The diagnosis of stroke is based on the clinical examination and also on different imaging technics. The differentiation between haemorrhagic and ischemic stroke and the detection of large vessel occlusions (LVO) represent key steps in determining the optimal therapy regimen for the individual patient. Time is essential: the faster the diagnosis is made, and the appropriate therapy is initiated, the better the outcome of patients . Many tools for medical image analysis have been developed to reduce the time needed to detect abnormalities and to provide more accurate results. Particularly, tools based on machine learning techniques have led to significant improvements in medical imaging interpretation in the last decade.

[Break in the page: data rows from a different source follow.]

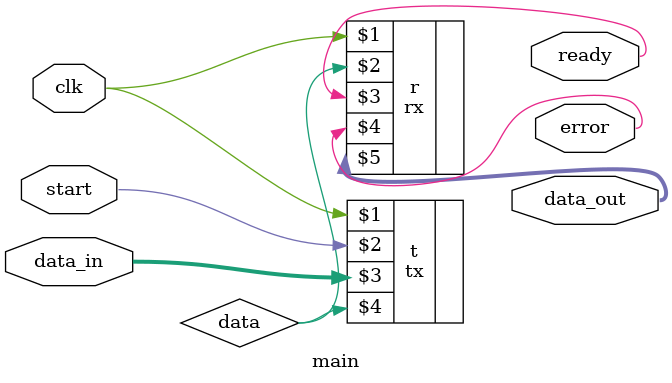
<source format=v>
module main
(
    input wire clk,
    input wire [7:0] data_in,
    input wire start,
    output wire [7:0] data_out,
    output wire error,
    output wire ready
);

wire data;

// uart_baud_rate(.clk(clk), .tx_clk(tx_clk));

tx t(clk, start, data_in, data);
rx r(clk, data, ready, error, data_out);

endmodule

</source>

In the 1980s, a concept called computer-aided diagnosis (CAD) was introduced. Its primary intent was to provide radiologists with a second opinion while reading their cases . CAD has seen remarkable developments, and applications for all modalities of medical imaging have been presented. Although CAD systems are widely available, their implementation in clinical routine varies with the clinical scenario in which they are applied. In the first years following the emergent of CAD concept, the majority of the developed algorithms focused on the early detection of breast cancers on mammograms and the detection of lung cancer on chest radiographs or computed tomography. Currently, CAD systems are well established for providing an aid diagnosis in stroke and many other medical fields (Additional file 1).
Automated image analysis of ischemic stroke with the support of machine learning or artificial intelligence related algorithms is a constantly growing market. Commercially and non-commercially available CAD products so far focus on the analysis of NCCT, CTA and perfusion imaging, based on CT or MR imaging. They aim to identify and quantify the ischemic core, the ischemic penumbra, the status of collateral flow and the site of arterial occlusion in an automatic fashion.
CAD algorithms are not intended as standalone diagnostic tools, however, they assist physicians to get more accurate and standardised interpretations of stroke related findings, which may improve the stroke management and patients’ selection for appropriate (usually time critical) treatments.
Future clinical studies are necessary for proper validation, evaluation and comparison of the different available software solutions in order to broaden and generalise treatment selection criteria for patients with acute ischemic stroke. Furthermore, future studies may focus on the integration of CAD algorithms within the workflow of stroke referral networks.